Amid emerging drug resistance to metal inhibitors, high
toxicity,
and onerous drug delivery procedures, the computational design of
alternate formulations encompassing functional metal-containing compounds
greatly relies on large-scale atomistic simulations. Simulations particularly
with Au(I), Ag, Bi(V), and Sb(V) pose a major challenge to elucidate
their molecular mechanism due to the absence of force field parameters.

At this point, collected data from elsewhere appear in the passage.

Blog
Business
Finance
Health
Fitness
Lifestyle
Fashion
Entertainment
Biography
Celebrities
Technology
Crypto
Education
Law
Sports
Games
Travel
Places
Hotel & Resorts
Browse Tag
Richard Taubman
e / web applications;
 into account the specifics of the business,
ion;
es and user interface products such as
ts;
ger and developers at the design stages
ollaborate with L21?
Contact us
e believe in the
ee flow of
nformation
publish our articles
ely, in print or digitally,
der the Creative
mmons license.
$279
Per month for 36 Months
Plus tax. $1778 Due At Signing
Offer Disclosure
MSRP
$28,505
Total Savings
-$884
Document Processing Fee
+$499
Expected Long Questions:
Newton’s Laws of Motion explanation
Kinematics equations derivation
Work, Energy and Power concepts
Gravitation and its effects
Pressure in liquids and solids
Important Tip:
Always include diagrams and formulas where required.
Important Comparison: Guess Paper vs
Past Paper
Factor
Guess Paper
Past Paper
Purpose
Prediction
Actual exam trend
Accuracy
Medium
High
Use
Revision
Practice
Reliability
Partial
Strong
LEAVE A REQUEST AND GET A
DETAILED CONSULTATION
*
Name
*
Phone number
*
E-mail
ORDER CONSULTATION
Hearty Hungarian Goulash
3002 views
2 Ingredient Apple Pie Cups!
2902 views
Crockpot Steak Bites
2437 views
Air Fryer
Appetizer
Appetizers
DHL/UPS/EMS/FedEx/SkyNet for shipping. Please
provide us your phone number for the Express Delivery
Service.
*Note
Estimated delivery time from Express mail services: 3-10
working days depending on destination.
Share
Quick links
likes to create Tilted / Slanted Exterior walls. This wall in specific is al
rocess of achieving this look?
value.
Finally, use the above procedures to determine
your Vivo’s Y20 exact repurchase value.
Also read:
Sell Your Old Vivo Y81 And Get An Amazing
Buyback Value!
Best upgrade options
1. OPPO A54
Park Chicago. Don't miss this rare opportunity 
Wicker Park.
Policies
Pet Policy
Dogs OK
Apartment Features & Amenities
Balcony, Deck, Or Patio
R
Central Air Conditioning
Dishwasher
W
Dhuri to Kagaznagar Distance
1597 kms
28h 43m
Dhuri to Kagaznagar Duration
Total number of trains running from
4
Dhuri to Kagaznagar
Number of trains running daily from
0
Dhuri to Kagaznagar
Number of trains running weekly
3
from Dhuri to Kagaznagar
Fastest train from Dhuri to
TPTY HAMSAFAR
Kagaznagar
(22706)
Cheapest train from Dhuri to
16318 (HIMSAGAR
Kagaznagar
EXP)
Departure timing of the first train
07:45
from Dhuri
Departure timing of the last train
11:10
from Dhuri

This study thus quantum mechanically derives force field parameters
of Bi(V) as an extension of the previous experimental study conducted
on heteroleptic triorganobismuth(V) biscarboxylates of type [BiR3(O2CR′)2]. We have modeled two
organo-bismuth(V) carboxylates, which are optimized and parameterized
along with the famous pentavalent antimonial drug: meglumine antimoniate
using quantum mechanics original Seminarian methods with the SBKJC
effective core potential (ECP) basis set. Furthermore, molecular dynamics
(MD) simulations of bismuth- and antimony-containing compounds in
complex with two enzymes, trypanothione synthetase-amidase (TSA) and
trypanothione reductase, are performed to target the (T(SH)2) pathway at multiple points. MD simulations provide novel insights
into the binding mechanism of TSA and highlight the role of a single
residue Arg569 in modulating the ligand dynamics. Moreover, the presence
of an ortho group in a ligand is emphasized to facilitate interactions
between Arg569 and the active site residue Arg313 for higher inhibitory
activity of TSA. This preliminary generation of parameters specific
to bismuth validated by simulations in replica will become a preamble
of future computational and experimental research work to open avenues
for newer and suitable drug targets.